We've jumped on this roller coaster ride called infertility again. On February 4th we did a FET of 4 embroys. All 3 day, 6 cell, grades 1 & 2. So technically, I am PUPO.
We had nine frosties from my fresh IVF. All were thawed and 4 survived. I hadn't planned to thaw all 9. I had hoped to keep some frozen in case FET round one didn't work. But for various reasons we thawed all 9. I didn't want to risk re-freezing any so we transferred all 4. Which I know is a LOT. I transferred 4 last time and it resulted in my little Cub Scout. I wasn't comfortable with 4 last time and said I would only do 2, maximum 3 this time. But here I am, with 4 little frosties in my uterus. Hopefully one, and just one, decides to snuggle in and call my uterus its home for the next nine months.
I don't know what I'll do if none of them implant. I can't bear the thought of not having another child. It's much harder this time around. Last time I wasn't a parent, I didn't know what having a child would feel like. This time I know. I know that it is the greatest feeling in the world. I know that I don't even remember life before becoming a mother.

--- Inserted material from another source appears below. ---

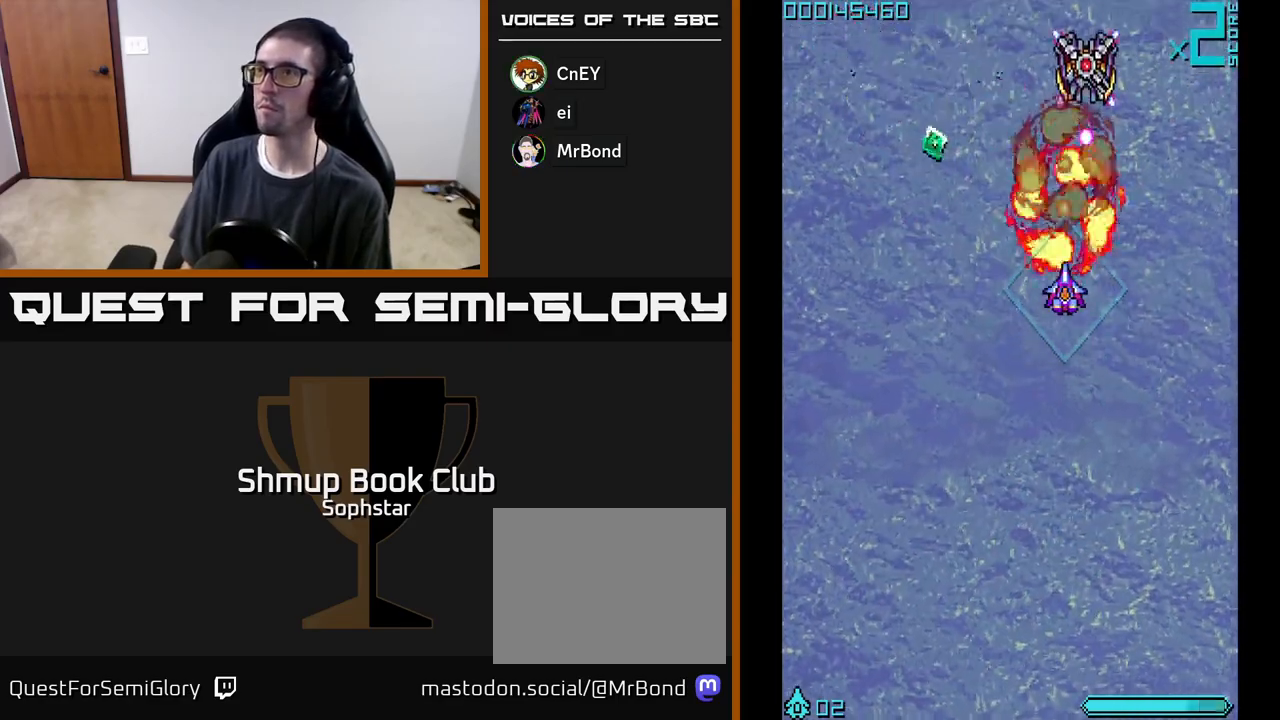
{"buttons": ["A", "DPAD_RIGHT"], "left_stick": "center", "events": [[133, "DPAD_LEFT", "down"], [250, "DPAD_UP", "down"], [333, "DPAD_LEFT", "up"], [383, "DPAD_RIGHT", "down"], [400, "DPAD_UP", "up"]]}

I know that if I never get to experience pregnancy and raising another child that my heart will always ache. I know what I'll be missing this time.
I am grateful, so grateful, for my little Cub Scout. I know many of my IF sisters never get to experience the joy of having a child. And here I am longing for a second child and feeling a little guilty about it. I doubt anyone who hasn't dealt with IF ever feels guilty about having a second child.
I don't know if I can be okay with not having another baby. I just don't know. I said I would only do IVF once. I was never comfortable manipulating my body that way. And it was difficult and uncomfortable. But when I said that I didn't have a child. Now...I'm still not comfortable with IVF and the things I would have to do to my body if I chose to do another fresh cycle. But I'm also not sure I can let go of wanting another baby.
If this FET is not successful will another IVF be in my future?
Hopefully I won't have to answer that question.